Pomegranate Almond Chocolate Bark
Prep Time
Cook time
Total Time
Serves: 6
  • ⅔ cup pomegranate arils
  • ½ cup slivered almonds
  • 1 cup milk chocolate chips
  • 1 cup white chocolate chips
  • 2 teaspoons canola oil
  1. Rinse and gently pat dry pomegranate arils.
  2. Lightly toast slivered almonds by baking them in the oven at 325 degrees, for a few minutes, stirring often.
  3. Melt milk chocolate chips with 1 teaspoon oil, stirring often, just until melted
  4. Line baking sheet with a silicone baking liner or parchment paper.

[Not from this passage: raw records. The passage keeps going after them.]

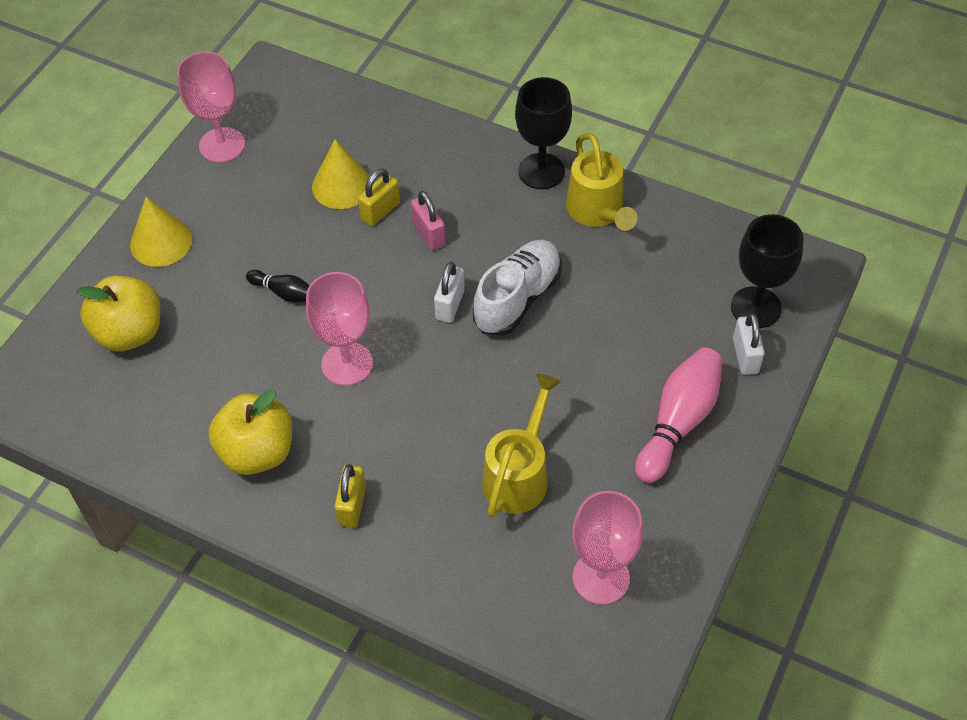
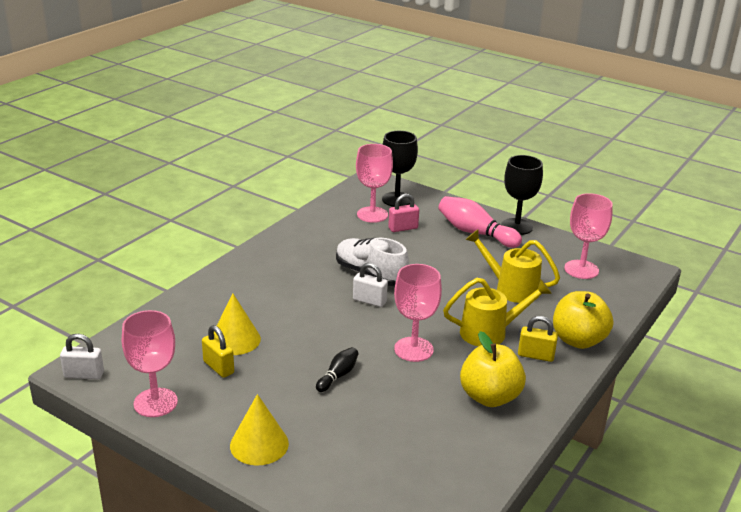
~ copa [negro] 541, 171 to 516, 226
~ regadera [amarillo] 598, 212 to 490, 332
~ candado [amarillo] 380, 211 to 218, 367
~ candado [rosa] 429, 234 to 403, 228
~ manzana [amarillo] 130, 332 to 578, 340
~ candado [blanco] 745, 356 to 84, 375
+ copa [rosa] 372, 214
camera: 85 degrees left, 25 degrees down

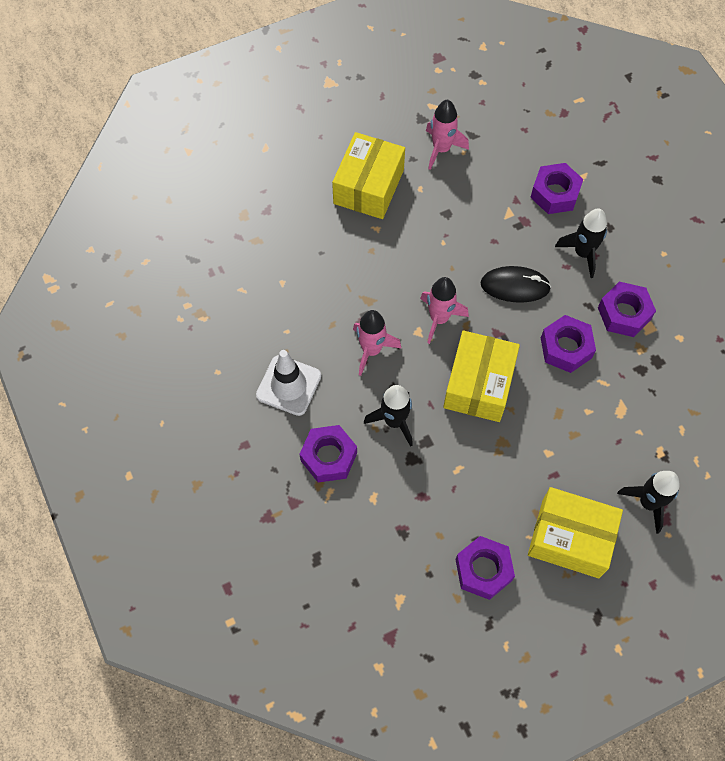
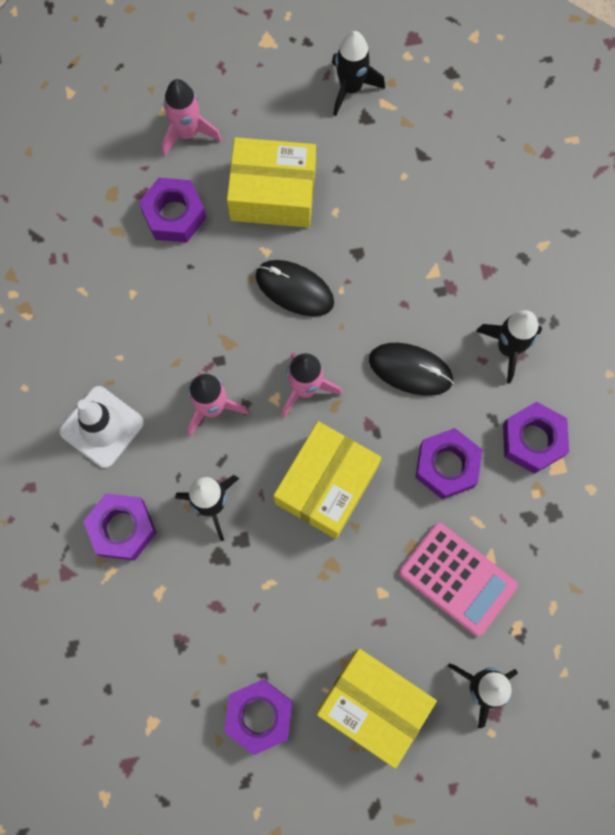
~ cohete [rosa] 441, 149 to 187, 133
~ caja [amarillo] 368, 186 = 273, 193 60 degrees clockwise
~ tuerca [morado] 555, 193 to 174, 215
+ cohete [negro] 350, 88
+ ratón [negro] 294, 289
+ calculadora [rosa] 457, 579
camera: 15 degrees right, 10 degrees up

  5. Spread milk chocolate over center of liner.
  6. Sprinkle half of the pomegranate arils and toasted almonds over top of chocolate.
  7. Melt white chocolate chips and remaining teaspoon of oil, stirring often, just until melted.
  8. Drop by tablespoons over milk chocolate.
  9. Gently smooth out white chocolate over the top.
  10. Sprinkle with remaining arils and slivered almonds. Gently press down.
  11. Chill until chocolate is set, break into chucks.
  12. Store in refrigerator in airtight container.
  13. For best results, enjoy within 24 hours.